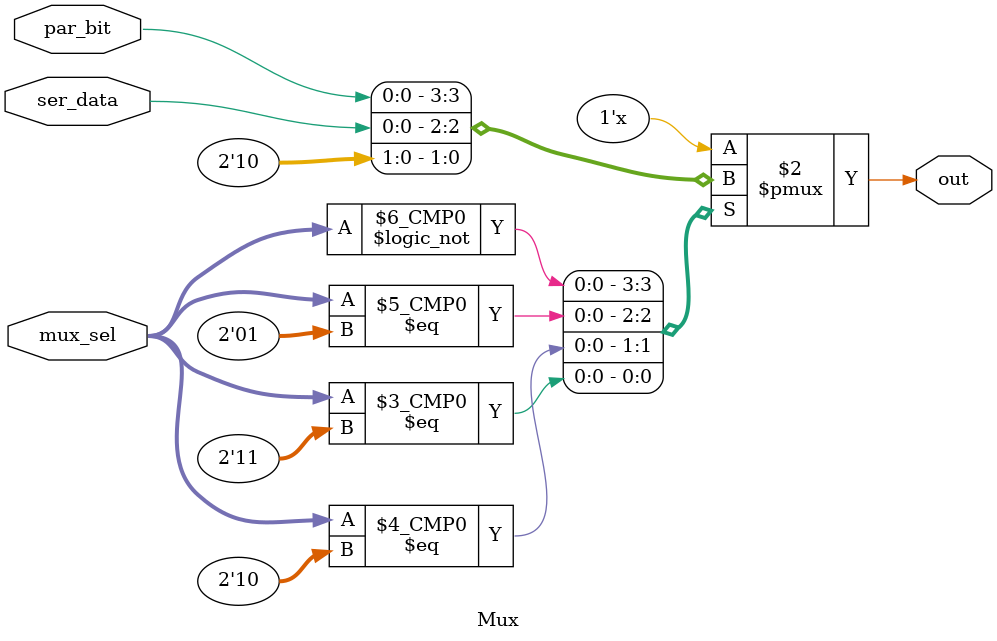
<source format=v>
module Mux (
    input  wire [1:0] mux_sel,
    input  wire       ser_data,
    input  wire       par_bit,
    output reg        out
);
    always @(*) begin
        case (mux_sel)
            2'b00: out = par_bit;
            2'b01: out = ser_data;
            2'b10: out = 1'b1;
            2'b11: out = 1'b0;
        endcase
    end
endmodule

</source>
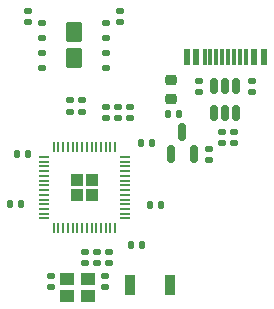
<source format=gbr>
%TF.GenerationSoftware,KiCad,Pcbnew,(6.0.0)*%
%TF.CreationDate,2022-07-10T02:32:02-04:00*%
%TF.ProjectId,EyesOfTomorrow,45796573-4f66-4546-9f6d-6f72726f772e,rev?*%
%TF.SameCoordinates,Original*%
%TF.FileFunction,Paste,Top*%
%TF.FilePolarity,Positive*%
%FSLAX46Y46*%
G04 Gerber Fmt 4.6, Leading zero omitted, Abs format (unit mm)*
G04 Created by KiCad (PCBNEW (6.0.0)) date 2022-07-10 02:32:02*
%MOMM*%
%LPD*%
G01*
G04 APERTURE LIST*
G04 Aperture macros list*
%AMRoundRect*
0 Rectangle with rounded corners*
0 $1 Rounding radius*
0 $2 $3 $4 $5 $6 $7 $8 $9 X,Y pos of 4 corners*
0 Add a 4 corners polygon primitive as box body*
4,1,4,$2,$3,$4,$5,$6,$7,$8,$9,$2,$3,0*
0 Add four circle primitives for the rounded corners*
1,1,$1+$1,$2,$3*
1,1,$1+$1,$4,$5*
1,1,$1+$1,$6,$7*
1,1,$1+$1,$8,$9*
0 Add four rect primitives between the rounded corners*
20,1,$1+$1,$2,$3,$4,$5,0*
20,1,$1+$1,$4,$5,$6,$7,0*
20,1,$1+$1,$6,$7,$8,$9,0*
20,1,$1+$1,$8,$9,$2,$3,0*%
G04 Aperture macros list end*
%ADD10R,0.600000X1.450000*%
%ADD11R,0.300000X1.450000*%
%ADD12RoundRect,0.147500X-0.172500X0.147500X-0.172500X-0.147500X0.172500X-0.147500X0.172500X0.147500X0*%
%ADD13RoundRect,0.147500X-0.147500X-0.172500X0.147500X-0.172500X0.147500X0.172500X-0.147500X0.172500X0*%
%ADD14RoundRect,0.147500X0.172500X-0.147500X0.172500X0.147500X-0.172500X0.147500X-0.172500X-0.147500X0*%
%ADD15RoundRect,0.147500X0.147500X0.172500X-0.147500X0.172500X-0.147500X-0.172500X0.147500X-0.172500X0*%
%ADD16RoundRect,0.250000X-0.435000X-0.615000X0.435000X-0.615000X0.435000X0.615000X-0.435000X0.615000X0*%
%ADD17RoundRect,0.125000X-0.250000X-0.125000X0.250000X-0.125000X0.250000X0.125000X-0.250000X0.125000X0*%
%ADD18R,1.150000X1.000000*%
%ADD19RoundRect,0.150000X0.150000X-0.587500X0.150000X0.587500X-0.150000X0.587500X-0.150000X-0.587500X0*%
%ADD20R,0.900000X1.700000*%
%ADD21RoundRect,0.150000X0.150000X-0.512500X0.150000X0.512500X-0.150000X0.512500X-0.150000X-0.512500X0*%
%ADD22RoundRect,0.218750X-0.256250X0.218750X-0.256250X-0.218750X0.256250X-0.218750X0.256250X0.218750X0*%
%ADD23RoundRect,0.250000X-0.292217X-0.292217X0.292217X-0.292217X0.292217X0.292217X-0.292217X0.292217X0*%
%ADD24RoundRect,0.050000X-0.387500X-0.050000X0.387500X-0.050000X0.387500X0.050000X-0.387500X0.050000X0*%
%ADD25RoundRect,0.050000X-0.050000X-0.387500X0.050000X-0.387500X0.050000X0.387500X-0.050000X0.387500X0*%
G04 APERTURE END LIST*
D10*
%TO.C,J0*%
X128662500Y-74075489D03*
X127862500Y-74075489D03*
D11*
X126662500Y-74075489D03*
X125662500Y-74075489D03*
X125162500Y-74075489D03*
X124162500Y-74075489D03*
D10*
X122962500Y-74075489D03*
X122162500Y-74075489D03*
X122162500Y-74075489D03*
X122962500Y-74075489D03*
D11*
X123662500Y-74075489D03*
X124662500Y-74075489D03*
X126162500Y-74075489D03*
X127162500Y-74075489D03*
D10*
X127862500Y-74075489D03*
X128662500Y-74075489D03*
%TD*%
D12*
%TO.C,RF0*%
X108738011Y-70191500D03*
X108738011Y-71161500D03*
%TD*%
%TO.C,C6*%
X114572761Y-90570500D03*
X114572761Y-91540500D03*
%TD*%
D13*
%TO.C,CP0*%
X120533300Y-78869689D03*
X121503300Y-78869689D03*
%TD*%
D14*
%TO.C,C0*%
X115334761Y-79285000D03*
X115334761Y-78315000D03*
%TD*%
%TO.C,C9*%
X117366761Y-79285000D03*
X117366761Y-78315000D03*
%TD*%
%TO.C,CF0*%
X116485011Y-71161500D03*
X116485011Y-70191500D03*
%TD*%
D15*
%TO.C,RR0*%
X118366400Y-90017600D03*
X117396400Y-90017600D03*
%TD*%
D14*
%TO.C,C3*%
X113302761Y-78713500D03*
X113302761Y-77743500D03*
%TD*%
%TO.C,C10*%
X116350761Y-79285000D03*
X116350761Y-78315000D03*
%TD*%
D12*
%TO.C,RX0*%
X113556761Y-90570500D03*
X113556761Y-91540500D03*
%TD*%
%TO.C,RD1*%
X126111000Y-80435739D03*
X126111000Y-81405739D03*
%TD*%
D14*
%TO.C,CP1*%
X124015500Y-82834489D03*
X124015500Y-81864489D03*
%TD*%
D13*
%TO.C,C8*%
X118278761Y-81381600D03*
X119248761Y-81381600D03*
%TD*%
D15*
%TO.C,C5*%
X108158000Y-86487000D03*
X107188000Y-86487000D03*
%TD*%
D12*
%TO.C,RC0*%
X127647700Y-76098689D03*
X127647700Y-77068689D03*
%TD*%
D16*
%TO.C,U2*%
X112579761Y-74164500D03*
X112579761Y-71946500D03*
D17*
X109879761Y-71184500D03*
X109879761Y-72454500D03*
X109879761Y-73724500D03*
X109879761Y-74994500D03*
X115279761Y-74994500D03*
X115279761Y-73724500D03*
X115279761Y-72454500D03*
X115279761Y-71184500D03*
%TD*%
D18*
%TO.C,Y0*%
X112046761Y-94295500D03*
X113796761Y-94295500D03*
X113796761Y-92895500D03*
X112046761Y-92895500D03*
%TD*%
D15*
%TO.C,C4*%
X108707761Y-82292500D03*
X107737761Y-82292500D03*
%TD*%
D19*
%TO.C,U1*%
X120830300Y-82296389D03*
X122730300Y-82296389D03*
X121780300Y-80421389D03*
%TD*%
D14*
%TO.C,RC1*%
X123177300Y-77068689D03*
X123177300Y-76098689D03*
%TD*%
D20*
%TO.C,S1*%
X120749800Y-93345000D03*
X117349800Y-93345000D03*
%TD*%
D12*
%TO.C,CX0*%
X115207761Y-92602500D03*
X115207761Y-93572500D03*
%TD*%
%TO.C,C2*%
X115588761Y-90570500D03*
X115588761Y-91540500D03*
%TD*%
%TO.C,RD0*%
X125095000Y-80435739D03*
X125095000Y-81405739D03*
%TD*%
D21*
%TO.C,U3*%
X124462500Y-78838789D03*
X125412500Y-78838789D03*
X126362500Y-78838789D03*
X126362500Y-76563789D03*
X125412500Y-76563789D03*
X124462500Y-76563789D03*
%TD*%
D22*
%TO.C,F0*%
X120815100Y-76050189D03*
X120815100Y-77625189D03*
%TD*%
D14*
%TO.C,C1*%
X112286761Y-78713500D03*
X112286761Y-77743500D03*
%TD*%
D13*
%TO.C,C7*%
X119022000Y-86614000D03*
X119992000Y-86614000D03*
%TD*%
D12*
%TO.C,CX1*%
X110635761Y-92602500D03*
X110635761Y-93572500D03*
%TD*%
D23*
%TO.C,U0*%
X112855761Y-85787500D03*
X114130761Y-84512500D03*
X114130761Y-85787500D03*
X112855761Y-84512500D03*
D24*
X110055761Y-82550000D03*
X110055761Y-82950000D03*
X110055761Y-83350000D03*
X110055761Y-83750000D03*
X110055761Y-84150000D03*
X110055761Y-84550000D03*
X110055761Y-84950000D03*
X110055761Y-85350000D03*
X110055761Y-85750000D03*
X110055761Y-86150000D03*
X110055761Y-86550000D03*
X110055761Y-86950000D03*
X110055761Y-87350000D03*
X110055761Y-87750000D03*
D25*
X110893261Y-88587500D03*
X111293261Y-88587500D03*
X111693261Y-88587500D03*
X112093261Y-88587500D03*
X112493261Y-88587500D03*
X112893261Y-88587500D03*
X113293261Y-88587500D03*
X113693261Y-88587500D03*
X114093261Y-88587500D03*
X114493261Y-88587500D03*
X114893261Y-88587500D03*
X115293261Y-88587500D03*
X115693261Y-88587500D03*
X116093261Y-88587500D03*
D24*
X116930761Y-87750000D03*
X116930761Y-87350000D03*
X116930761Y-86950000D03*
X116930761Y-86550000D03*
X116930761Y-86150000D03*
X116930761Y-85750000D03*
X116930761Y-85350000D03*
X116930761Y-84950000D03*
X116930761Y-84550000D03*
X116930761Y-84150000D03*
X116930761Y-83750000D03*
X116930761Y-83350000D03*
X116930761Y-82950000D03*
X116930761Y-82550000D03*
D25*
X116093261Y-81712500D03*
X115693261Y-81712500D03*
X115293261Y-81712500D03*
X114893261Y-81712500D03*
X114493261Y-81712500D03*
X114093261Y-81712500D03*
X113693261Y-81712500D03*
X113293261Y-81712500D03*
X112893261Y-81712500D03*
X112493261Y-81712500D03*
X112093261Y-81712500D03*
X111693261Y-81712500D03*
X111293261Y-81712500D03*
X110893261Y-81712500D03*
%TD*%
M02*

</source>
★ ★ ★ ★ ★
• Assignment: Each line from the start of the listing above through the line with "2'b00: out = par_bit;" is what to output, exactly as written and without pictures.

• Result for this exercise:
<source format=v>
module Mux (
    input  wire [1:0] mux_sel,
    input  wire       ser_data,
    input  wire       par_bit,
    output reg        out
);
    always @(*) begin
        case (mux_sel)
            2'b00: out = par_bit;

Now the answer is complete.